Les « traitements » proposés pour « guérir » l’aliénation sont violents et dangereux. Il s’agit d’éloigner l’enfant de sa figure parentale principale, de le forcer à vivre avec son père même s’il en a peur, voire de l’envoyer dans un « camp de réunification ». Ces mesures draconiennes risquent de traumatiser l’enfant.

Que peut-on faire pour protéger les enfants ?

Les leçons du mouvement #metoo doivent s’étendre aux enfants et à la violence conjugale. Les femmes et les enfants qui rapportent la violence du père doivent être protégées, mais comment ?

D’abord, informons-nous pour ne pas céder aux désinformations masculinistes. Ensuite, exigeons que les milieux juridiques et de protection de l’enfance soient formés à reconnaître les violences et à les prendre au sérieux. Finalement, corrigeons ce droit qui ne nous rend pas justice.

Notre droit de la famille promeut le « contact maximal » de l’enfant avec ses deux parents.
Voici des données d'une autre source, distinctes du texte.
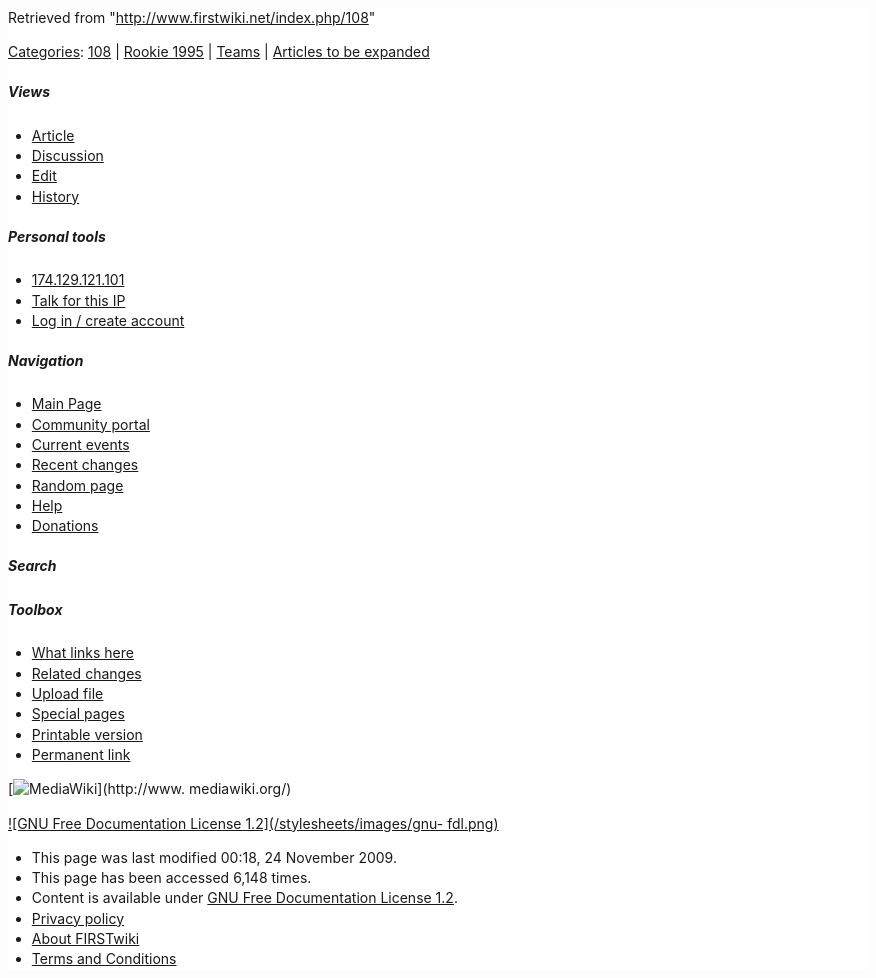 Retrieved from "<http://www.firstwiki.net/index.php/108>"

[Categories](/index.php?title=Special:Categories&article=108
"Special:Categories" ): [108](/index.php?title=Category:108&action=edit
"Category:108" ) | [Rookie 1995](/index.php/Category:Rookie_1995
"Category:Rookie 1995" ) | [Teams](/index.php/Category:Teams "Category:Teams"
) | [Articles to be expanded](/index.php/Category:Articles_to_be_expanded
"Category:Articles to be expanded" )

##### Views

  * [Article](/index.php/108)
  * [Discussion](/index.php?title=Talk:108&action=edit)
  * [Edit](/index.php?title=108&action=edit)
  * [History](/index.php?title=108&action=history)

##### Personal tools

  * [174.129.121.101](/index.php/User:174.129.121.101)
  * [Talk for this IP](/index.php/User_talk:174.129.121.101)
  * [Log in / create account](/index.php?title=Special:Userlogin&returnto=108)

[](/index.php/Main_Page "Main Page" )

##### Navigation

  * [Main Page](/index.php/Main_Page)
  * [Community portal](/index.php/FIRSTwiki:Community_portal)
  * [Current events](/index.php/Current_events)
  * [Recent changes](/index.php/Special:Recentchanges)
  * [Random page](/index.php/Special:Random)
  * [Help](/index.php/FIRSTwiki:Help)
  * [Donations](/index.php/FIRSTwiki:Site_support)

##### Search



##### Toolbox

  * [What links here](/index.php/Special:Whatlinkshere/108)
  * [Related changes](/index.php/Special:Recentchangeslinked/108)
  * [Upload file](/index.php/Special:Upload)
  * [Special pages](/index.php/Special:Specialpages)
  * [Printable version](/index.php?title=108&printable=yes)
  * [Permanent link](/index.php?title=108&oldid=74434)

[![MediaWiki](/skins/common/images/poweredby_mediawiki_88x31.png)](http://www.
mediawiki.org/)

[![GNU Free Documentation License 1.2](/stylesheets/images/gnu-
fdl.png)](http://www.gnu.org/copyleft/fdl.html)

  * This page was last modified 00:18, 24 November 2009.
  * This page has been accessed 6,148 times.
  * Content is available under [GNU Free Documentation License 1.2](http://www.gnu.org/copyleft/fdl.html "http://www.gnu.org/copyleft/fdl.html" ).
  * [Privacy policy](/index.php/FIRSTwiki:Privacy_policy "FIRSTwiki:Privacy policy" )
  * [About FIRSTwiki](/index.php/FIRSTwiki:About "FIRSTwiki:About" )
  * [Terms and Conditions](/index.php/FIRSTwiki:Terms_and_conditions "FIRSTwiki:Terms and conditions" )

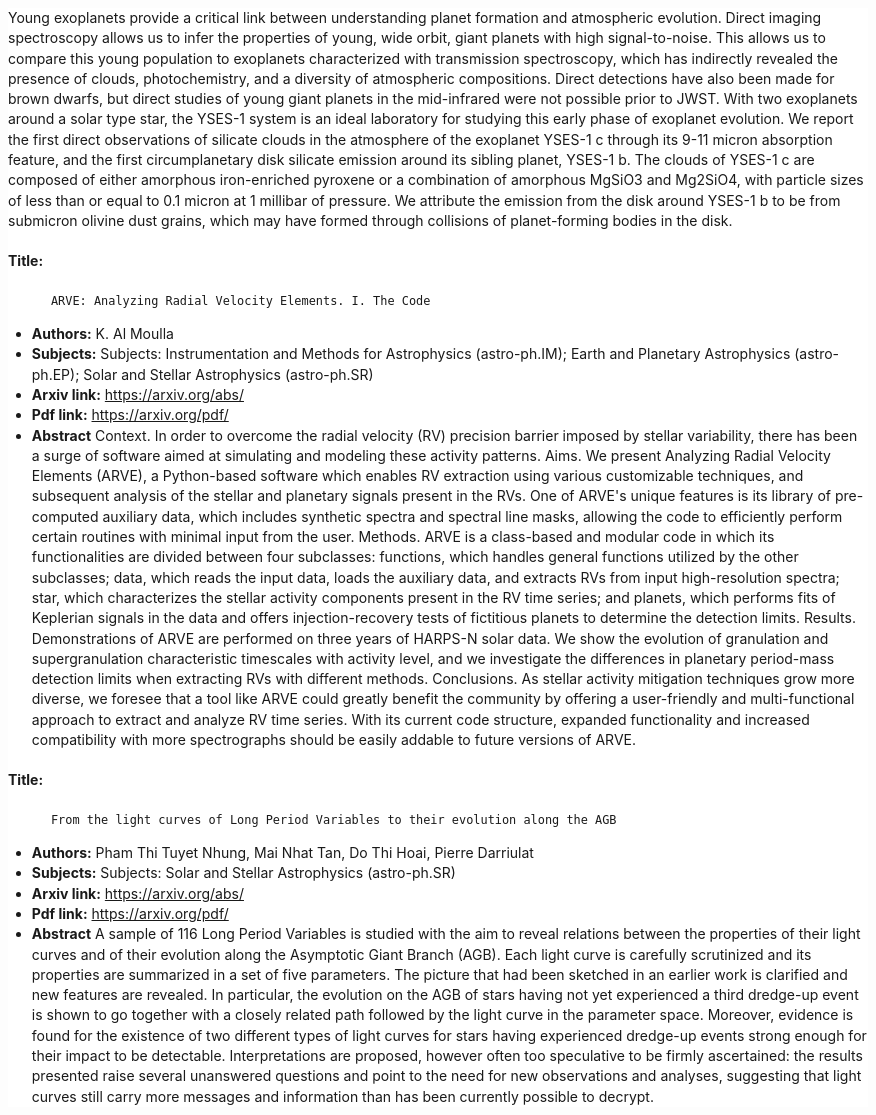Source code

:  Young exoplanets provide a critical link between understanding planet formation and atmospheric evolution. Direct imaging spectroscopy allows us to infer the properties of young, wide orbit, giant planets with high signal-to-noise. This allows us to compare this young population to exoplanets characterized with transmission spectroscopy, which has indirectly revealed the presence of clouds, photochemistry, and a diversity of atmospheric compositions. Direct detections have also been made for brown dwarfs, but direct studies of young giant planets in the mid-infrared were not possible prior to JWST. With two exoplanets around a solar type star, the YSES-1 system is an ideal laboratory for studying this early phase of exoplanet evolution. We report the first direct observations of silicate clouds in the atmosphere of the exoplanet YSES-1 c through its 9-11 micron absorption feature, and the first circumplanetary disk silicate emission around its sibling planet, YSES-1 b. The clouds of YSES-1 c are composed of either amorphous iron-enriched pyroxene or a combination of amorphous MgSiO3 and Mg2SiO4, with particle sizes of less than or equal to 0.1 micron at 1 millibar of pressure. We attribute the emission from the disk around YSES-1 b to be from submicron olivine dust grains, which may have formed through collisions of planet-forming bodies in the disk.
#### Title:
          ARVE: Analyzing Radial Velocity Elements. I. The Code
 - **Authors:** K. Al Moulla
 - **Subjects:** Subjects:
Instrumentation and Methods for Astrophysics (astro-ph.IM); Earth and Planetary Astrophysics (astro-ph.EP); Solar and Stellar Astrophysics (astro-ph.SR)
 - **Arxiv link:** https://arxiv.org/abs/
 - **Pdf link:** https://arxiv.org/pdf/
 - **Abstract**
 Context. In order to overcome the radial velocity (RV) precision barrier imposed by stellar variability, there has been a surge of software aimed at simulating and modeling these activity patterns. Aims. We present Analyzing Radial Velocity Elements (ARVE), a Python-based software which enables RV extraction using various customizable techniques, and subsequent analysis of the stellar and planetary signals present in the RVs. One of ARVE's unique features is its library of pre-computed auxiliary data, which includes synthetic spectra and spectral line masks, allowing the code to efficiently perform certain routines with minimal input from the user. Methods. ARVE is a class-based and modular code in which its functionalities are divided between four subclasses: functions, which handles general functions utilized by the other subclasses; data, which reads the input data, loads the auxiliary data, and extracts RVs from input high-resolution spectra; star, which characterizes the stellar activity components present in the RV time series; and planets, which performs fits of Keplerian signals in the data and offers injection-recovery tests of fictitious planets to determine the detection limits. Results. Demonstrations of ARVE are performed on three years of HARPS-N solar data. We show the evolution of granulation and supergranulation characteristic timescales with activity level, and we investigate the differences in planetary period-mass detection limits when extracting RVs with different methods. Conclusions. As stellar activity mitigation techniques grow more diverse, we foresee that a tool like ARVE could greatly benefit the community by offering a user-friendly and multi-functional approach to extract and analyze RV time series. With its current code structure, expanded functionality and increased compatibility with more spectrographs should be easily addable to future versions of ARVE.
#### Title:
          From the light curves of Long Period Variables to their evolution along the AGB
 - **Authors:** Pham Thi Tuyet Nhung, Mai Nhat Tan, Do Thi Hoai, Pierre Darriulat
 - **Subjects:** Subjects:
Solar and Stellar Astrophysics (astro-ph.SR)
 - **Arxiv link:** https://arxiv.org/abs/
 - **Pdf link:** https://arxiv.org/pdf/
 - **Abstract**
 A sample of 116 Long Period Variables is studied with the aim to reveal relations between the properties of their light curves and of their evolution along the Asymptotic Giant Branch (AGB). Each light curve is carefully scrutinized and its properties are summarized in a set of five parameters. The picture that had been sketched in an earlier work is clarified and new features are revealed. In particular, the evolution on the AGB of stars having not yet experienced a third dredge-up event is shown to go together with a closely related path followed by the light curve in the parameter space. Moreover, evidence is found for the existence of two different types of light curves for stars having experienced dredge-up events strong enough for their impact to be detectable. Interpretations are proposed, however often too speculative to be firmly ascertained: the results presented raise several unanswered questions and point to the need for new observations and analyses, suggesting that light curves still carry more messages and information than has been currently possible to decrypt.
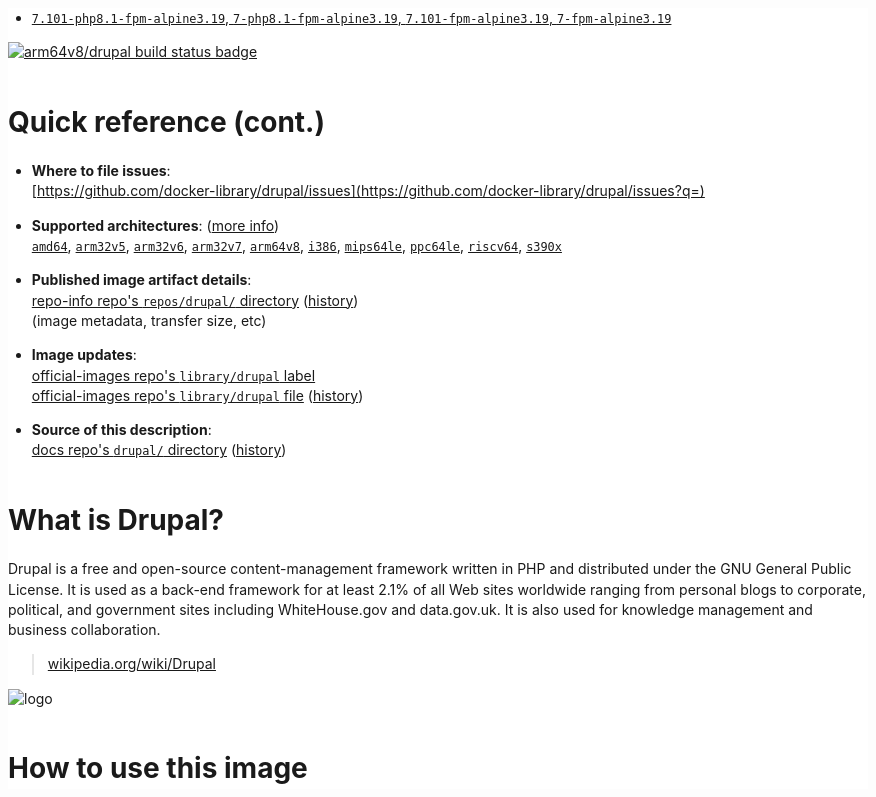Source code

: -	[`7.101-php8.1-fpm-alpine3.19`, `7-php8.1-fpm-alpine3.19`, `7.101-fpm-alpine3.19`, `7-fpm-alpine3.19`](https://github.com/docker-library/drupal/blob/8153f36c33b6aa645bbfc816bae8645cf210abee/7/php8.1/fpm-alpine3.19/Dockerfile)

[![arm64v8/drupal build status badge](https://img.shields.io/jenkins/s/https/doi-janky.infosiftr.net/job/multiarch/job/arm64v8/job/drupal.svg?label=arm64v8/drupal%20%20build%20job)](https://doi-janky.infosiftr.net/job/multiarch/job/arm64v8/job/drupal/)

# Quick reference (cont.)

-	**Where to file issues**:  
	[https://github.com/docker-library/drupal/issues](https://github.com/docker-library/drupal/issues?q=)

-	**Supported architectures**: ([more info](https://github.com/docker-library/official-images#architectures-other-than-amd64))  
	[`amd64`](https://hub.docker.com/r/amd64/drupal/), [`arm32v5`](https://hub.docker.com/r/arm32v5/drupal/), [`arm32v6`](https://hub.docker.com/r/arm32v6/drupal/), [`arm32v7`](https://hub.docker.com/r/arm32v7/drupal/), [`arm64v8`](https://hub.docker.com/r/arm64v8/drupal/), [`i386`](https://hub.docker.com/r/i386/drupal/), [`mips64le`](https://hub.docker.com/r/mips64le/drupal/), [`ppc64le`](https://hub.docker.com/r/ppc64le/drupal/), [`riscv64`](https://hub.docker.com/r/riscv64/drupal/), [`s390x`](https://hub.docker.com/r/s390x/drupal/)

-	**Published image artifact details**:  
	[repo-info repo's `repos/drupal/` directory](https://github.com/docker-library/repo-info/blob/master/repos/drupal) ([history](https://github.com/docker-library/repo-info/commits/master/repos/drupal))  
	(image metadata, transfer size, etc)

-	**Image updates**:  
	[official-images repo's `library/drupal` label](https://github.com/docker-library/official-images/issues?q=label%3Alibrary%2Fdrupal)  
	[official-images repo's `library/drupal` file](https://github.com/docker-library/official-images/blob/master/library/drupal) ([history](https://github.com/docker-library/official-images/commits/master/library/drupal))

-	**Source of this description**:  
	[docs repo's `drupal/` directory](https://github.com/docker-library/docs/tree/master/drupal) ([history](https://github.com/docker-library/docs/commits/master/drupal))

# What is Drupal?

Drupal is a free and open-source content-management framework written in PHP and distributed under the GNU General Public License. It is used as a back-end framework for at least 2.1% of all Web sites worldwide ranging from personal blogs to corporate, political, and government sites including WhiteHouse.gov and data.gov.uk. It is also used for knowledge management and business collaboration.

> [wikipedia.org/wiki/Drupal](https://en.wikipedia.org/wiki/Drupal)

![logo](https://raw.githubusercontent.com/docker-library/docs/e405066455691ca2429eb8094777f12d2dad8f91/drupal/logo.svg?sanitize=true)

# How to use this image
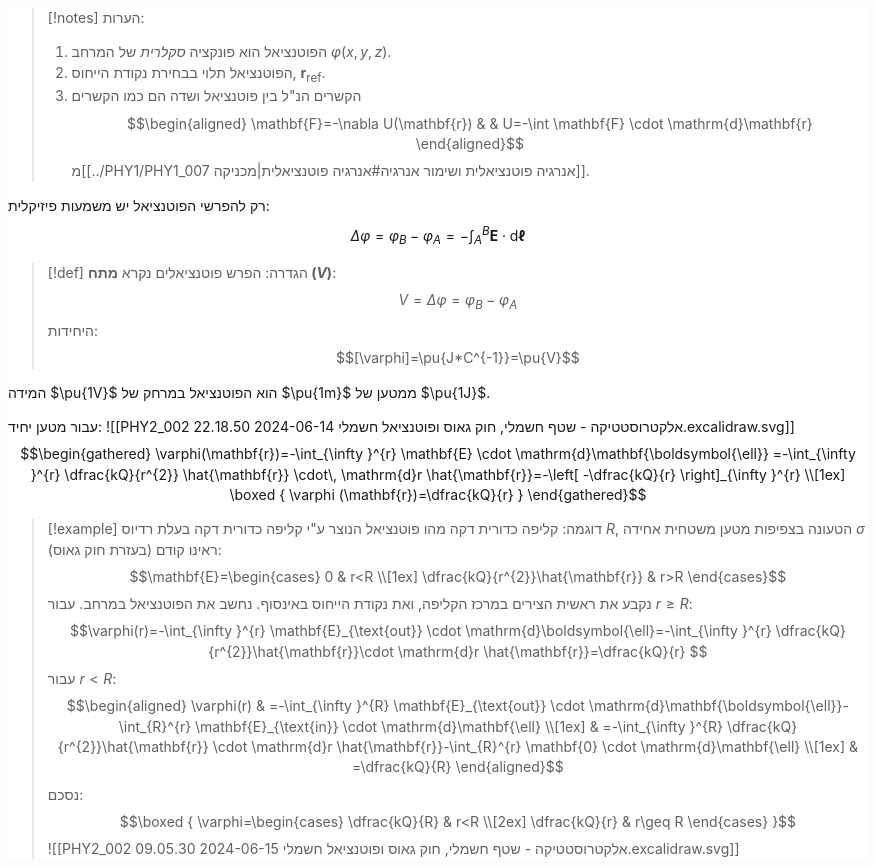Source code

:  
>[!notes] הערות: 
 >1. הפוטנציאל הוא פונקציה *סקלרית* של המרחב $\varphi(x,y,z)$.
 >2. הפוטנציאל תלוי בבחירת נקודת הייחוס, $\mathbf{r}_{\text{ref}}$.
 >3. הקשרים הנ"ל בין פוטנציאל ושדה הם כמו הקשרים
>	 $$\begin{aligned}
\mathbf{F}=-\nabla U(\mathbf{r}) &  & U=-\int \mathbf{F} \cdot \mathrm{d}\mathbf{r} 
\end{aligned}$$
>מ[[../PHY1/PHY1_007 אנרגיה פוטנציאלית ושימור אנרגיה#אנרגיה פוטנציאלית|מכניקה]].
 
 רק להפרשי הפוטנציאל יש משמעות פיזיקלית:
 $$\Delta\varphi=\varphi_{B}-\varphi_{A}=-\int_{A}^{B} \mathbf{E}\cdot \mathrm{d}\boldsymbol{\ell} $$
 
 >[!def] הגדרה:
 >הפרש פוטנציאלים נקרא **מתח ($V$)**:
 $$V=\Delta\varphi=\varphi_{B}-\varphi_{A}$$
 היחידות:
$$[\varphi]=\pu{J*C^{-1}}=\pu{V}$$
 
המידה $\pu{1V}$ הוא הפוטנציאל במרחק של $\pu{1m}$ ממטען של $\pu{1J}$.

עבור מטען יחיד:
![[PHY2_002 אלקטרוסטטיקה - שטף חשמלי, חוק גאוס ופוטנציאל חשמלי 2024-06-14 22.18.50.excalidraw.svg]]
$$\begin{gathered}
\varphi(\mathbf{r})=-\int_{\infty }^{r} \mathbf{E} \cdot \mathrm{d}\mathbf{\boldsymbol{\ell}} =-\int_{\infty }^{r} \dfrac{kQ}{r^{2}} \hat{\mathbf{r}} \cdot\, \mathrm{d}r \hat{\mathbf{r}}=-\left[ -\dfrac{kQ}{r} \right]_{\infty }^{r} \\[1ex]
\boxed {
\varphi (\mathbf{r})=\dfrac{kQ}{r}
 }
\end{gathered}$$


>[!example] דוגמה: קליפה כדורית דקה
>מהו פוטנציאל הנוצר ע"י קליפה כדורית דקה בעלת רדיוס $R$, הטעונה בצפיפות מטען משטחית אחידה $\sigma$
ראינו קודם (בעזרת חוק גאוס):
>$$\mathbf{E}=\begin{cases}
0 & r<R \\[1ex]
\dfrac{kQ}{r^{2}}\hat{\mathbf{r}} & r>R
\end{cases}$$
נקבע את ראשית הצירים במרכז הקליפה, ואת נקודת הייחוס באינסוף. נחשב את הפוטנציאל במרחב.
עבור $r\geq R$:
>$$\varphi(r)=-\int_{\infty }^{r} \mathbf{E}_{\text{out}} \cdot \mathrm{d}\boldsymbol{\ell}=-\int_{\infty }^{r} \dfrac{kQ}{r^{2}}\hat{\mathbf{r}}\cdot \mathrm{d}r \hat{\mathbf{r}}=\dfrac{kQ}{r}  $$
עבור $r<R$:
>$$\begin{aligned}
\varphi(r) & =-\int_{\infty }^{R} \mathbf{E}_{\text{out}} \cdot \mathrm{d}\mathbf{\boldsymbol{\ell}}-\int_{R}^{r} \mathbf{E}_{\text{in}} \cdot \mathrm{d}\mathbf{\ell}  \\[1ex]
 & =-\int_{\infty }^{R} \dfrac{kQ}{r^{2}}\hat{\mathbf{r}} \cdot \mathrm{d}r \hat{\mathbf{r}}-\int_{R}^{r} \mathbf{0} \cdot \mathrm{d}\mathbf{\ell}   \\[1ex]
 & =\dfrac{kQ}{R}
\end{aligned}$$
נסכם:
>$$\boxed {
\varphi=\begin{cases}
\dfrac{kQ}{R} & r<R \\[2ex]
\dfrac{kQ}{r} & r\geq  R
\end{cases}
 }$$
>![[PHY2_002 אלקטרוסטטיקה - שטף חשמלי, חוק גאוס ופוטנציאל חשמלי 2024-06-15 09.05.30.excalidraw.svg]]
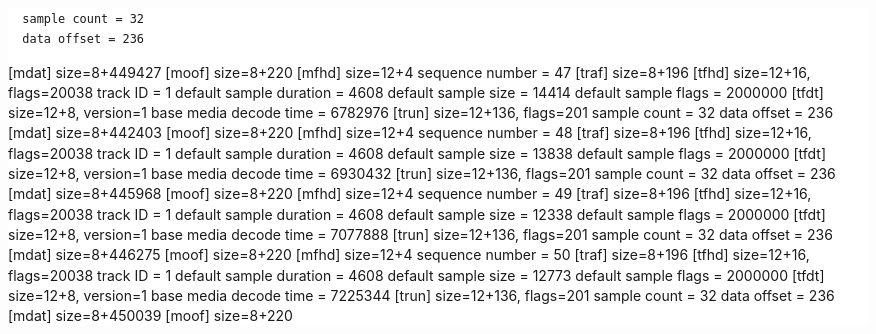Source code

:       sample count = 32
      data offset = 236
[mdat] size=8+449427
[moof] size=8+220
  [mfhd] size=12+4
    sequence number = 47
  [traf] size=8+196
    [tfhd] size=12+16, flags=20038
      track ID = 1
      default sample duration = 4608
      default sample size = 14414
      default sample flags = 2000000
    [tfdt] size=12+8, version=1
      base media decode time = 6782976
    [trun] size=12+136, flags=201
      sample count = 32
      data offset = 236
[mdat] size=8+442403
[moof] size=8+220
  [mfhd] size=12+4
    sequence number = 48
  [traf] size=8+196
    [tfhd] size=12+16, flags=20038
      track ID = 1
      default sample duration = 4608
      default sample size = 13838
      default sample flags = 2000000
    [tfdt] size=12+8, version=1
      base media decode time = 6930432
    [trun] size=12+136, flags=201
      sample count = 32
      data offset = 236
[mdat] size=8+445968
[moof] size=8+220
  [mfhd] size=12+4
    sequence number = 49
  [traf] size=8+196
    [tfhd] size=12+16, flags=20038
      track ID = 1
      default sample duration = 4608
      default sample size = 12338
      default sample flags = 2000000
    [tfdt] size=12+8, version=1
      base media decode time = 7077888
    [trun] size=12+136, flags=201
      sample count = 32
      data offset = 236
[mdat] size=8+446275
[moof] size=8+220
  [mfhd] size=12+4
    sequence number = 50
  [traf] size=8+196
    [tfhd] size=12+16, flags=20038
      track ID = 1
      default sample duration = 4608
      default sample size = 12773
      default sample flags = 2000000
    [tfdt] size=12+8, version=1
      base media decode time = 7225344
    [trun] size=12+136, flags=201
      sample count = 32
      data offset = 236
[mdat] size=8+450039
[moof] size=8+220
Cette directive est souvent menée à l’extrême par les tribunaux qui négligent l’intérêt et la sécurité de l’enfant pour « protéger » une relation malsaine, dangereuse et destructrice avec son père violent. 

Dans un contexte où une réforme du droit de la famille est en cours, notre gouvernement osera-t-il prendre la sécurité des enfants au sérieux ? interviendra-t-il pour les protéger malgré la force, au Québec, du lobby des droits des pères ?

Combien encore d’enfants maltraités avant qu’on y fasse quelque chose ?

Agissons dès aujourd’hui pour dénoncer la pseudoscience de l’aliénation parentale et l’affirmer une fois pour toutes : un homme violent n’est pas un bon père.